Back again so soon!
This week I'm going to focus on the Chouliakari article, as I found it pretty fascinating. Ordinary news vs. extraordinary news, citizen-generated imagery, humanization (or lack thereof)...all great twenty-first century media buzzwords. But beneath that, there's an excellent point in the article that, while not being revolutionary, clearly delineates why we care about some events and not others.

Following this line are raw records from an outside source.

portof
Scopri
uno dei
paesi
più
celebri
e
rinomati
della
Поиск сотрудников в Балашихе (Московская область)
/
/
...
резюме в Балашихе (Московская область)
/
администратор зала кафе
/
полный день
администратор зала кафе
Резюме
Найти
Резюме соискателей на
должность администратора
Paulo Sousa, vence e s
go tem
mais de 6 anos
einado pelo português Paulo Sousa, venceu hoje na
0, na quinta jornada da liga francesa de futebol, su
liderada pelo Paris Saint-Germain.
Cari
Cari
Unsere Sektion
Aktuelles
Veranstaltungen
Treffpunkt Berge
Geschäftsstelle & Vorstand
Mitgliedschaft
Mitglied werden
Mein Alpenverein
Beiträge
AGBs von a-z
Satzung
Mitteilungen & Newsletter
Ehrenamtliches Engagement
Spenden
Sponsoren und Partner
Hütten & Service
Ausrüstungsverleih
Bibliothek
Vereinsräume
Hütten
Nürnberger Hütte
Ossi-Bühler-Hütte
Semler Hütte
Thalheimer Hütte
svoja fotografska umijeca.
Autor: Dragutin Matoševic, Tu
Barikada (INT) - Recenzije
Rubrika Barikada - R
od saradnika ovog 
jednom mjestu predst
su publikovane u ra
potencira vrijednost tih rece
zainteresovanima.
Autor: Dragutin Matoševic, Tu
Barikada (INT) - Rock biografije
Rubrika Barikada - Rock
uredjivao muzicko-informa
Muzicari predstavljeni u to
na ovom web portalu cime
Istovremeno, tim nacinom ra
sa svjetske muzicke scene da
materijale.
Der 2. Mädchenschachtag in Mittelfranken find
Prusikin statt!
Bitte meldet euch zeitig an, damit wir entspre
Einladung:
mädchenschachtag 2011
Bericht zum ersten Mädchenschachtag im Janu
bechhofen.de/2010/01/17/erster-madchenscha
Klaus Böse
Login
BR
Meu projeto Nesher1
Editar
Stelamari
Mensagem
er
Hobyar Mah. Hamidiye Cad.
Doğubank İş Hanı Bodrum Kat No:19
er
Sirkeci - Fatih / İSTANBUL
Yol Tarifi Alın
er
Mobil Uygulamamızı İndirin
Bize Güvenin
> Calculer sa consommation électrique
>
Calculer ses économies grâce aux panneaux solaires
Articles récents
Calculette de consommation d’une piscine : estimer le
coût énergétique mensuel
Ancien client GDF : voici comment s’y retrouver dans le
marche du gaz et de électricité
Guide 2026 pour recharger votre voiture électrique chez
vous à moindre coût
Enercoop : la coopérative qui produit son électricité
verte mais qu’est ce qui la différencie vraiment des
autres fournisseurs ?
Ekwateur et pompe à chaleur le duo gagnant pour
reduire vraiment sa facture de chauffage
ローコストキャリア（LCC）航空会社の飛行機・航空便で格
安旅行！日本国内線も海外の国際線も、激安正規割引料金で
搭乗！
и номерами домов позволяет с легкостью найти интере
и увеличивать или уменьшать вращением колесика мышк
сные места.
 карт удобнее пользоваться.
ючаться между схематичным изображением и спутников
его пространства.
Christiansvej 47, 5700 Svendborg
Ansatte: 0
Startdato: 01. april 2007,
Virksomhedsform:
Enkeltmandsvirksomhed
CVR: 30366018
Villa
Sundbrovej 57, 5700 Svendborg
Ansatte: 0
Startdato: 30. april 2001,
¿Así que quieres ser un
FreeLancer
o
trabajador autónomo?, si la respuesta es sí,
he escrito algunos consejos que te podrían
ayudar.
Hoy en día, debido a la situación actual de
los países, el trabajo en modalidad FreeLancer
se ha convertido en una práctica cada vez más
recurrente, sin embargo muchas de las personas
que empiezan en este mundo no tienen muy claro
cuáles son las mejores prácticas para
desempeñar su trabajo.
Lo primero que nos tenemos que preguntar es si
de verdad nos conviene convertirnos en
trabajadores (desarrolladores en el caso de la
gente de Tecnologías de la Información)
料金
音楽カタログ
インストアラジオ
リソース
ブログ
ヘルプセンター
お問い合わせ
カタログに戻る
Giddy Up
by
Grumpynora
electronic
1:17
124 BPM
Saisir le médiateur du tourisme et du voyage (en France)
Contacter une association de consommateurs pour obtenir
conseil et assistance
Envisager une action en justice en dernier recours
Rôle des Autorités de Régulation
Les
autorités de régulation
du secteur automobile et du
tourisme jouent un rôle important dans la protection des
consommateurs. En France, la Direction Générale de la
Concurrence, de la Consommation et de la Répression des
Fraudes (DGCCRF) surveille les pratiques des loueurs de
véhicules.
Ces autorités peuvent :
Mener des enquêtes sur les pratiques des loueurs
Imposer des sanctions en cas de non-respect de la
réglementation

I remember the 2004 tsunami vividly, and all of the video footage, first-hand accounts, and photos of the carnage afterwards. I was a senior in high school then, and when I returned from Christmas break there was a school-wide fundraising effort for tsunami relief. Yet the cyclone that hit Myanmar recently, a disaster that Chouliakari mentions as being "ordinary" news (vs. the tsunami as "extraordinary") rated very little news coverage in the United States, and on my socially-conscious (well, in some ways) college campus, there were no clothing drives or fundraisers to assist those victims. Partially that may have had to do with the junta that rules Myanmar, but the lack of attention to the disaster in general reflects up on mass media's priorities. Since citizen journalism is becoming increasingly popular, particularly for large global media outlets, the lack of inside information from Myanmar because of its authoritarian government may have also played a role in the lack of coverage.
I guess I don't have too much to say analytically on this subject since it's one of those things that everybody knows about, but doesn't get changed. The media is aware of the lack of coverage of global events that don't have mass appeal to the western populace, but it would be less profitable to expend money and resources on reporting events that won't bring in an equal return. Citizen journalism is a means to remedy part of this problem, but in states that are more authoritarian/on the less-developed side of the digital divide, the means for reporting may not exist. However, journalists have a responsibility to report on events that may not be dubbed "extraordinary, as not just western or "extroradinary" events in which developing states have vested interests. With the increasing corporate nature of mass media, I'm not sure if this will ever actually happen. One can hope though.